First of all, using addr and MAP_FIXED to develop our heuristic can
never really give unchanged ABI. It's an in-band signal. brk() is a
good example that steadily keeps incrementing address, so depending
on malloc usage and address space randomization, you will get a brk()
that ends exactly at 128T, then the next one will be >
DEFAULT_MAP_WINDOW, and it will switch you to 56 bit address space.

Note that this brk phenomenon is only a concern for some currently obscure process memory layouts where the heap ends up at the top of the address space. Usually, there is something above it which eliminates the possibility that it can cross into the 128 TiB wilderness. So the brk problem only happens on some architectures (e.g., not x86-64), and only with strange ways of running programs (explicitly ld.so invocation and likely static PIE, too).

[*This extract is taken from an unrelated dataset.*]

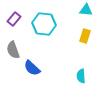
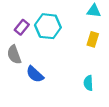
purple rectangle: (14, 19) -> (22, 27), moved

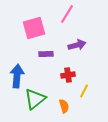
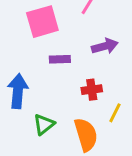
green triangle: (35, 99) -> (44, 124), size x0.7
orange semicircle: (64, 106) -> (86, 135), size x1.6

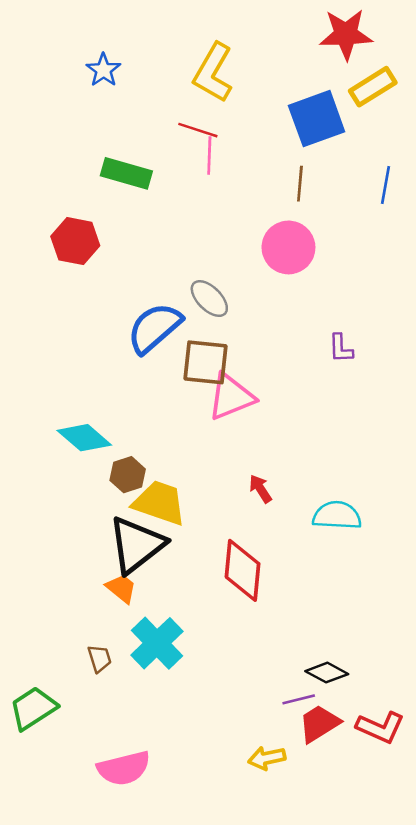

So unless everyone else thinks I'm crazy and disagrees, I'd ask for
a bit more time to make sure we get this interface right. I would
hope for something like prctl PR_SET_MM which can be used to set
our user virtual address bits on a fine grained basis. Maybe a
sysctl, maybe a personality. Something out-of-band. I don't wan to
get too far into that discussion yet. First we need to agree whether
or not the code in the tree today is a problem.

There is certainly more demand for similar functionality, like creating mappings below 2 GB/4 GB/32 GB, and probably other bit patterns. Hotspot would use this to place the heap with compressed oops, instead of manually hunting for a suitable place for the mapping. (Essentially, 32-bit pointers on 64-bit architectures for sufficiently small heap sizes.) It would perhaps be possible to use the hints address as a source of the bit count, for full flexibility. And the mapping should be placed into the upper half of the selected window if possible.

MAP_FIXED is near-impossible to use correctly. I hope you don't expect applications to do that. If you want address-based opt in, it should work without MAP_FIXED. Sure, in obscure cases, applications might still see out-of-range addresses, but I expected a full opt-out based on RLIMIT_AS would be sufficient for them.